The name says count, but the value is one user.

Better:

const first_user = users[0];

Another bad example:

const file_name = "/tmp/data.txt";

This value is a path, not only a file name.

Better:

const file_path = "/tmp/data.txt";

Precise names reduce bugs.

Naming Constants

Some constants represent fixed configuration or limits.

const max_connections = 1024;
const default_port = 8080;
const buffer_size = 4096;

These usually use snake_case.

Zig does not require all-caps constants.

Avoid this style unless you are matching an external convention:

const MAX_CONNECTIONS = 1024;

Prefer:

const max_connections = 1024;

Naming Functions by Result

A function that returns a value should make the result clear.

fn fileExists(path: []const u8) bool {
    _ = path;
    return false;
}

This reads well:

if (fileExists(path)) {
    // ...
}

A function that creates something can use names like:

fn createUser() User {}
fn initConfig() Config {}
fn makeBuffer() []u8 {}

A function that changes something can use action names:

fn reset() void {}
fn clear() void {}
fn appendByte() void {}
fn close() void {}

Naming init and deinit

Zig code often uses init and deinit.

const Buffer = struct {
    data: []u8,

    fn init(data: []u8) Buffer {
        return Buffer{
            .data = data,
        };
    }

    fn deinit(self: *Buffer) void {
        _ = self;
    }
};

init usually creates or prepares a value.

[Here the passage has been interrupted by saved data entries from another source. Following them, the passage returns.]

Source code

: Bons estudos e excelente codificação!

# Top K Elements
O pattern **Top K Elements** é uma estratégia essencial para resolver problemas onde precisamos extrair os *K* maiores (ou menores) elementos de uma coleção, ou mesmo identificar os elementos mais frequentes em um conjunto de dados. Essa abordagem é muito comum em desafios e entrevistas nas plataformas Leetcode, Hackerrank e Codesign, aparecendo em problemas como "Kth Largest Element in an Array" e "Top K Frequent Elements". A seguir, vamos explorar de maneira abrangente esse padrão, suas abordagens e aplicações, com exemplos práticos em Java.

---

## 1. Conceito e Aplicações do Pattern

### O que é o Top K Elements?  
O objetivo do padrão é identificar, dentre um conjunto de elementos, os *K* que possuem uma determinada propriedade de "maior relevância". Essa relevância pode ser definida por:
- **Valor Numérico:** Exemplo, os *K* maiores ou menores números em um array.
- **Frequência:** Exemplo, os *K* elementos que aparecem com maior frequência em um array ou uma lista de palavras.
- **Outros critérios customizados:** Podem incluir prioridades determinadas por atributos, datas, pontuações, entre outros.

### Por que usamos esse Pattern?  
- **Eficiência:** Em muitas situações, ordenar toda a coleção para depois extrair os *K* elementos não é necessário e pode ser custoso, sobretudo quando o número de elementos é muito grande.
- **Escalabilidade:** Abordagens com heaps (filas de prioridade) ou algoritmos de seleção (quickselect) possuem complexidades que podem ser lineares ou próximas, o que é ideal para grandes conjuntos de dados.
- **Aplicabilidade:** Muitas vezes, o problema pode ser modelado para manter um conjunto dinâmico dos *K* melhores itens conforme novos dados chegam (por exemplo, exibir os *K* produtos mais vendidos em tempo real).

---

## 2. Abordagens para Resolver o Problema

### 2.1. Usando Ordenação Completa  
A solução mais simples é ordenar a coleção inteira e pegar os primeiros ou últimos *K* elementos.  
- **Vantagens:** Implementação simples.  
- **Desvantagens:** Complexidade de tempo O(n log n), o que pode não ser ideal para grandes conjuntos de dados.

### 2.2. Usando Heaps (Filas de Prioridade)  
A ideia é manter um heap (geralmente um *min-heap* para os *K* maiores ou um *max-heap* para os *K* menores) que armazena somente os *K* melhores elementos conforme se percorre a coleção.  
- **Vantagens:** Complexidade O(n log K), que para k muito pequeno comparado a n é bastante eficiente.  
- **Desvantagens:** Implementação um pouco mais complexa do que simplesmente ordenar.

deinit usually releases resources owned by a value.

When you see this pattern, assume there may be a lifecycle:

var buffer = Buffer.init(data);
defer buffer.deinit();

This means: create the buffer, then clean it up before leaving the scope.

Names and Scope

Names should be longer when their scope is larger.

A short name is fine for a tiny scope:

for (numbers) |n| {
    sum += n;
}

The name n lives for one small block.

For a value used across many lines, use a clearer name:

const selected_user_id = readSelectedUserId();

The more distance between declaration and use, the more descriptive the name should be.

A Complete Example

const std = @import("std");

const ServerConfig = struct {
    host_name: []const u8,
    port: u16,
    max_clients: usize,
};

fn isValidPort(port: u16) bool {
    return port > 0;
}

pub fn main() void {
    const config = ServerConfig{
        .host_name = "localhost",
        .port = 8080,
        .max_clients = 128,
    };

    if (isValidPort(config.port)) {
        std.debug.print("server: {s}:{}\n", .{
            config.host_name,
            config.port,
        });
    }
}

Notice the naming style:

ServerConfig // type
host_name    // field
max_clients  // field
isValidPort  // function
config       // local value

Each name gives the reader useful information.

The Main Idea

Naming is not decoration. Naming is how code explains itself.

Use snake_case for variables, constants, and fields. Use camelCase for functions. Use PascalCase for types and errors. Use clear words instead of private abbreviations. Use boolean names that read naturally in conditions.

Good names make comments less necessary and make bugs easier to see.